[Exercise requirements]
Count the lines in the data below that contain the string "longitude", with case counting. Reply with the number alone.

--- --- ---

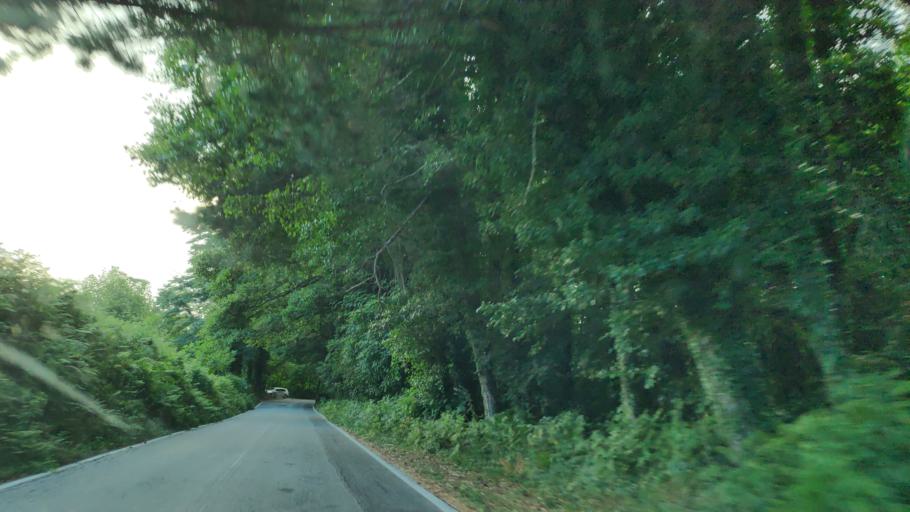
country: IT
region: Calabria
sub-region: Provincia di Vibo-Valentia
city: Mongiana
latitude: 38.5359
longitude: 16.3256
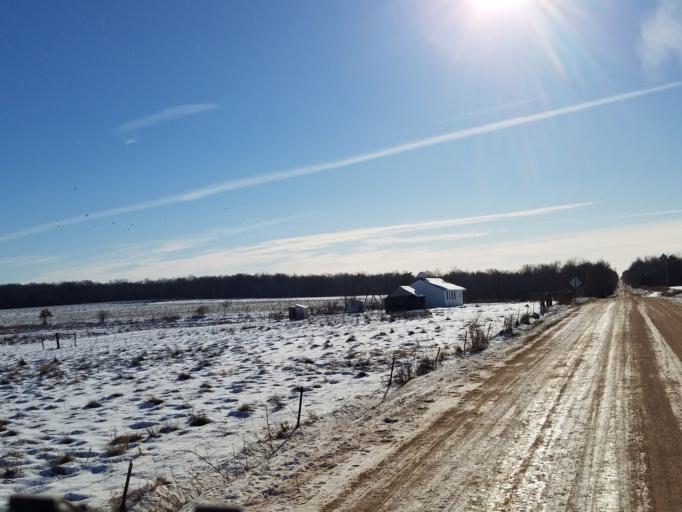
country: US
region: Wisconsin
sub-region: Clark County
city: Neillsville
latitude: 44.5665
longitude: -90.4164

--- --- ---

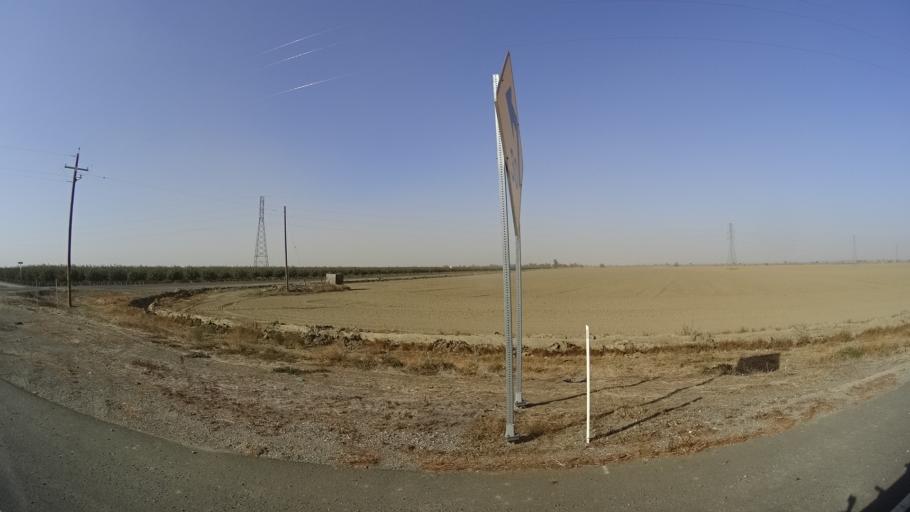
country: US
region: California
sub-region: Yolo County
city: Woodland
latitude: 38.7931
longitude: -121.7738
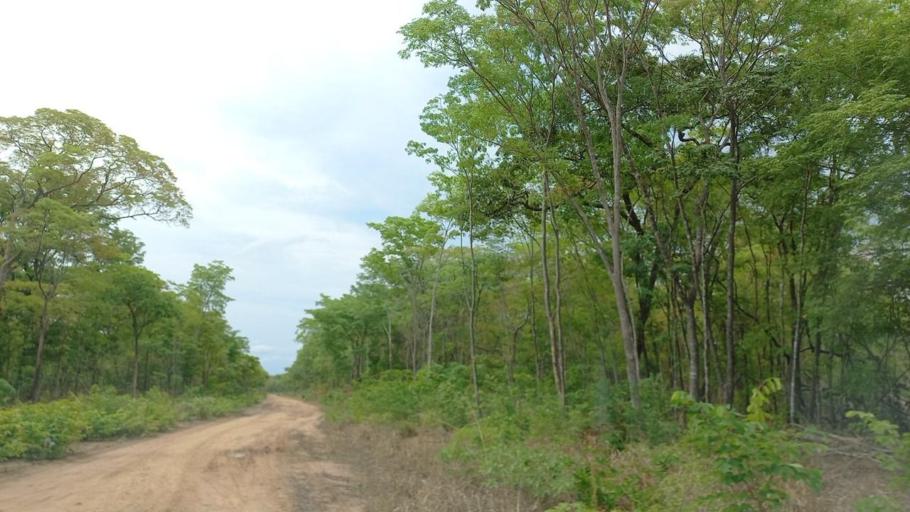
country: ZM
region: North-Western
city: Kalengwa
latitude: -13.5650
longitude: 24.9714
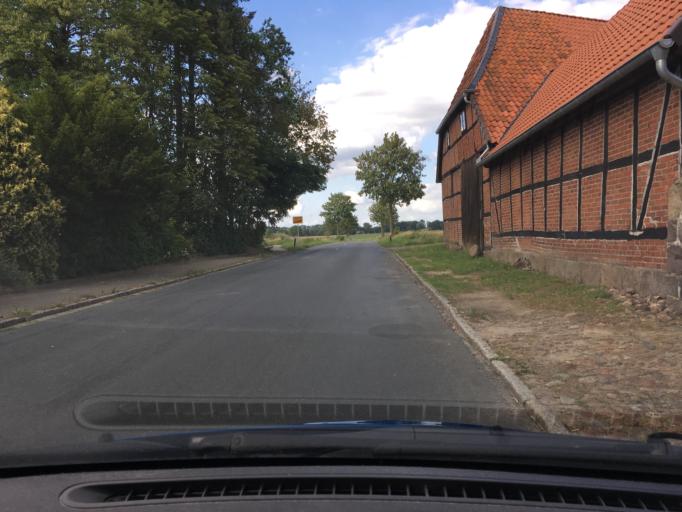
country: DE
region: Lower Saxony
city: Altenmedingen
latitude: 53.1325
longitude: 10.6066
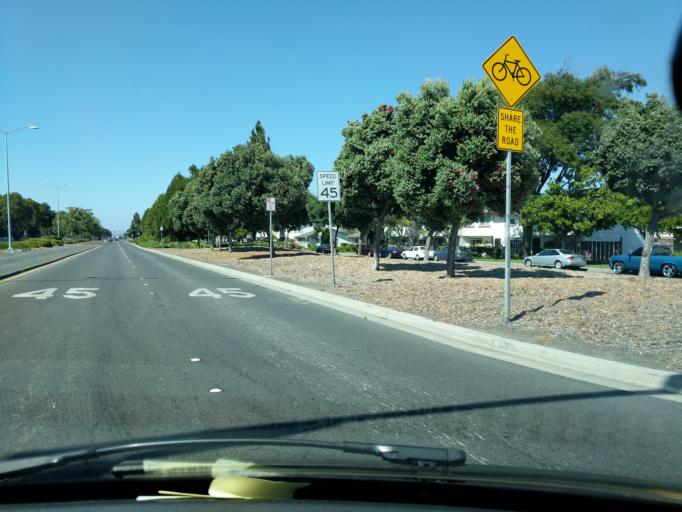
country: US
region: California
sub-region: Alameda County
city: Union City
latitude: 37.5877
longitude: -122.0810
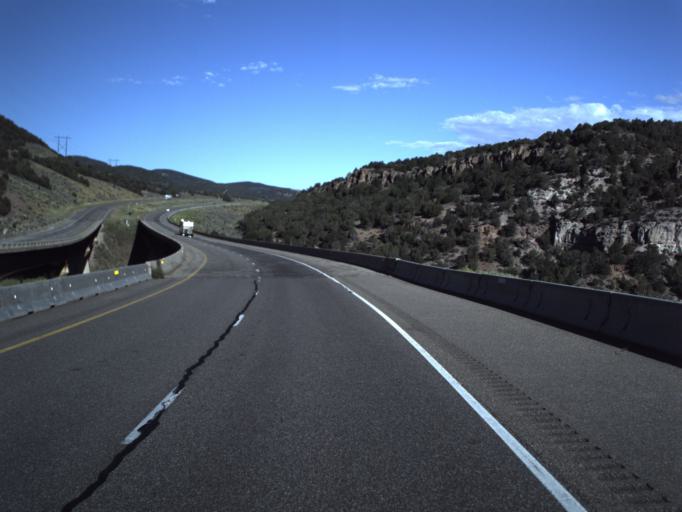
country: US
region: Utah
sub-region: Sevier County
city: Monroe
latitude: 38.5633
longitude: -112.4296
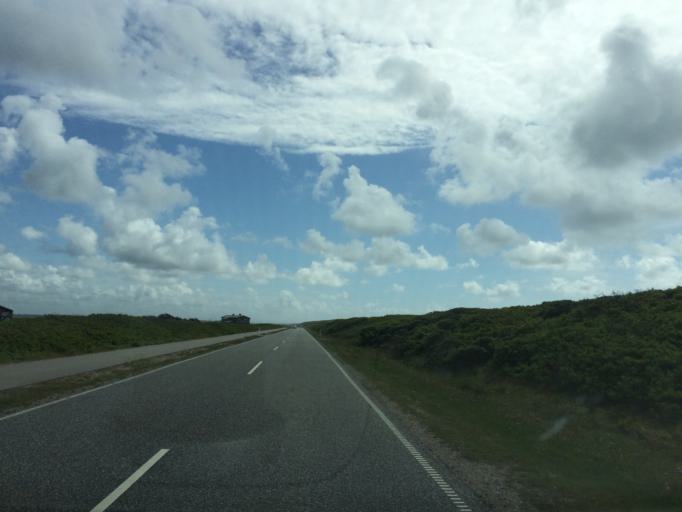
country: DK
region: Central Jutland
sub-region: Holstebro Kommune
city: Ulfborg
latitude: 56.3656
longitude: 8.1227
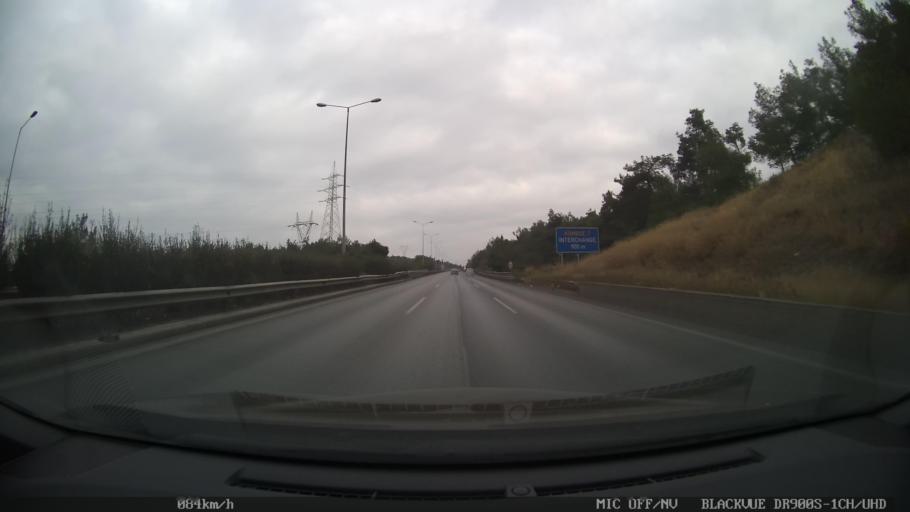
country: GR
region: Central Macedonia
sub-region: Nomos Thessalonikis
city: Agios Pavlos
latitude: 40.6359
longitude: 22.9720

--- --- ---

[Result of this task]
9